For the next fourteen years Burroughs tried a series of jobs in Idaho and Chicago but without much success. While working for his father’s American Battery Company in 1900, Burroughs married Emma Centennia Hulbert. By 1911, with a wife and two children to support, he was working as a pencil sharpener wholesaler in Chicago.
It was at this point in his life that Burroughs found success as a writer. His first story, Under the Moons of Mars, was serialized from February to July 1912 in All-Story magazine and earned him $400.
By the time the final instalment was published, Burroughs had written two more stories. The second of these, Tarzan of the Apes, appeared in All-Story magazine in October 1912. Two years later it was published as a book, the first of twenty-six in the Tarzan series.

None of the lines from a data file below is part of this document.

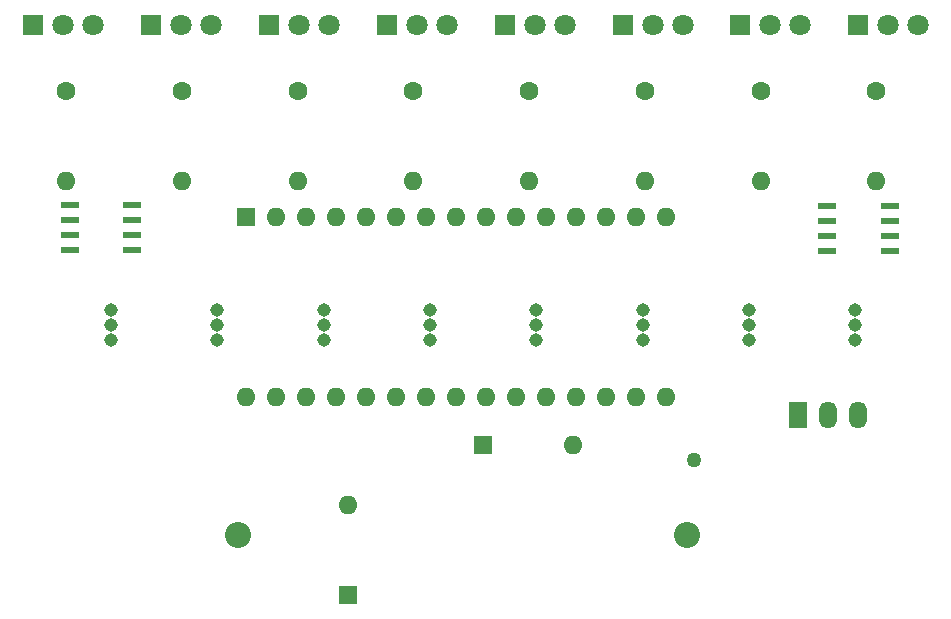
<source format=gbs>
G04 #@! TF.GenerationSoftware,KiCad,Pcbnew,(5.1.10)-1*
G04 #@! TF.CreationDate,2021-07-19T16:23:16-07:00*
G04 #@! TF.ProjectId,1spareparts,31737061-7265-4706-9172-74732e6b6963,rev?*
G04 #@! TF.SameCoordinates,Original*
G04 #@! TF.FileFunction,Soldermask,Bot*
G04 #@! TF.FilePolarity,Negative*
%FSLAX46Y46*%
G04 Gerber Fmt 4.6, Leading zero omitted, Abs format (unit mm)*
G04 Created by KiCad (PCBNEW (5.1.10)-1) date 2021-07-19 16:23:16*
%MOMM*%
%LPD*%
G01*
G04 APERTURE LIST*
%ADD10R,1.524000X0.558800*%
%ADD11C,1.270000*%
%ADD12C,2.205000*%
%ADD13R,1.600000X1.600000*%
%ADD14O,1.600000X1.600000*%
%ADD15O,1.500000X2.300000*%
%ADD16R,1.500000X2.300000*%
%ADD17R,1.800000X1.800000*%
%ADD18C,1.800000*%
%ADD19C,1.143000*%
%ADD20C,1.600000*%
G04 APERTURE END LIST*
D10*
X111044796Y-87630000D03*
X111044796Y-86360000D03*
X111044796Y-85090000D03*
X111044796Y-83820000D03*
X116332000Y-83820000D03*
X116332000Y-85090000D03*
X116332000Y-86360000D03*
X116332000Y-87630000D03*
D11*
X163852000Y-105390000D03*
D12*
X163257000Y-111760000D03*
X125287000Y-111760000D03*
D13*
X125984000Y-84836000D03*
D14*
X159004000Y-100076000D03*
X128524000Y-84836000D03*
X156464000Y-100076000D03*
X131064000Y-84836000D03*
X153924000Y-100076000D03*
X133604000Y-84836000D03*
X151384000Y-100076000D03*
X136144000Y-84836000D03*
X148844000Y-100076000D03*
X138684000Y-84836000D03*
X146304000Y-100076000D03*
X141224000Y-84836000D03*
X143764000Y-100076000D03*
X143764000Y-84836000D03*
X141224000Y-100076000D03*
X146304000Y-84836000D03*
X138684000Y-100076000D03*
X148844000Y-84836000D03*
X136144000Y-100076000D03*
X151384000Y-84836000D03*
X133604000Y-100076000D03*
X153924000Y-84836000D03*
X131064000Y-100076000D03*
X156464000Y-84836000D03*
X128524000Y-100076000D03*
X159004000Y-84836000D03*
X125984000Y-100076000D03*
X161544000Y-84836000D03*
X161544000Y-100076000D03*
D15*
X177800000Y-101600000D03*
X175260000Y-101600000D03*
D16*
X172720000Y-101600000D03*
D17*
X177800000Y-68580000D03*
D18*
X180340000Y-68580000D03*
X182880000Y-68580000D03*
D17*
X107950000Y-68580000D03*
D18*
X110490000Y-68580000D03*
X113030000Y-68580000D03*
X123008571Y-68580000D03*
X120468571Y-68580000D03*
D17*
X117928571Y-68580000D03*
X127907142Y-68580000D03*
D18*
X130447142Y-68580000D03*
X132987142Y-68580000D03*
X142965713Y-68580000D03*
X140425713Y-68580000D03*
D17*
X137885713Y-68580000D03*
X147864284Y-68580000D03*
D18*
X150404284Y-68580000D03*
X152944284Y-68580000D03*
X162922855Y-68580000D03*
X160382855Y-68580000D03*
D17*
X157842855Y-68580000D03*
D18*
X172901426Y-68580000D03*
X170361426Y-68580000D03*
D17*
X167821426Y-68580000D03*
D10*
X180443602Y-87757000D03*
X180443602Y-86487000D03*
X180443602Y-85217000D03*
X180443602Y-83947000D03*
X175156398Y-83947000D03*
X175156398Y-85217000D03*
X175156398Y-86487000D03*
X175156398Y-87757000D03*
D13*
X134620000Y-116840000D03*
D14*
X134620000Y-109220000D03*
X153670000Y-104140000D03*
D13*
X146050000Y-104140000D03*
D19*
X159530000Y-92710000D03*
X159530000Y-93980000D03*
X159530000Y-95250000D03*
X168530000Y-95250000D03*
X168530000Y-93980000D03*
X168530000Y-92710000D03*
X132530000Y-92710000D03*
X132530000Y-93980000D03*
X132530000Y-95250000D03*
X177530000Y-95250000D03*
X177530000Y-93980000D03*
X177530000Y-92710000D03*
X141530000Y-92710000D03*
X141530000Y-93980000D03*
X141530000Y-95250000D03*
X123530000Y-95250000D03*
X123530000Y-93980000D03*
X123530000Y-92710000D03*
X150530000Y-92710000D03*
X150530000Y-93980000D03*
X150530000Y-95250000D03*
X114530000Y-95250000D03*
X114530000Y-93980000D03*
X114530000Y-92710000D03*
D14*
X110744000Y-81788000D03*
D20*
X110744000Y-74168000D03*
X120541142Y-74168000D03*
D14*
X120541142Y-81788000D03*
X130338284Y-81788000D03*
D20*
X130338284Y-74168000D03*
X140135426Y-74168000D03*
D14*
X140135426Y-81788000D03*
X149932568Y-81788000D03*
D20*
X149932568Y-74168000D03*
X159729710Y-74168000D03*
D14*
X159729710Y-81788000D03*
X169526852Y-81788000D03*
D20*
X169526852Y-74168000D03*
X179324000Y-74168000D03*
D14*
X179324000Y-81788000D03*
M02*

</source>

So began a prolific writing career. As well as the Tarzan novels, Burroughs wrote book series set on Venus and Mars, horror stories, westerns, tales of prehistoric man (including The Land That Time Forgot) and the Pellucidar series starting with At the Earth’s Core.
Tarzan made his first appearance on cinema screens in 1918 in a silent film with Elmo Lincoln playing the title role. But his first words were spoken by Johnny Weissmuller in the 1932 film Tarzan the Ape Man.
The success of his books enabled Burroughs to purchase a ranch north of Los Angeles in 1919. He named it Tarzana and, in 1928, the inhabitants of the community that grew up around the ranch adopted the same name for their town.
In 1923 Burroughs decided to set up Edgar Rice Burroughs, Inc., and employ himself as a writer. He started publishing his own novels from 1931 starting with Tarzan the Invincible.
After divorcing Emma in 1934, he married Florence Dearholt the following year. In 1940 they moved to Hawaii where they were living when the Japanese attacked Pearl Harbor. At sixty-six Burroughs was too old to fight during the Second World War but he became the oldest war correspondent in the South Pacific, writing for the Los Angeles Times.
After the war Burroughs returned to California alone, having divorced Florence in 1942. He died at his home in Encino on 19 March 1950.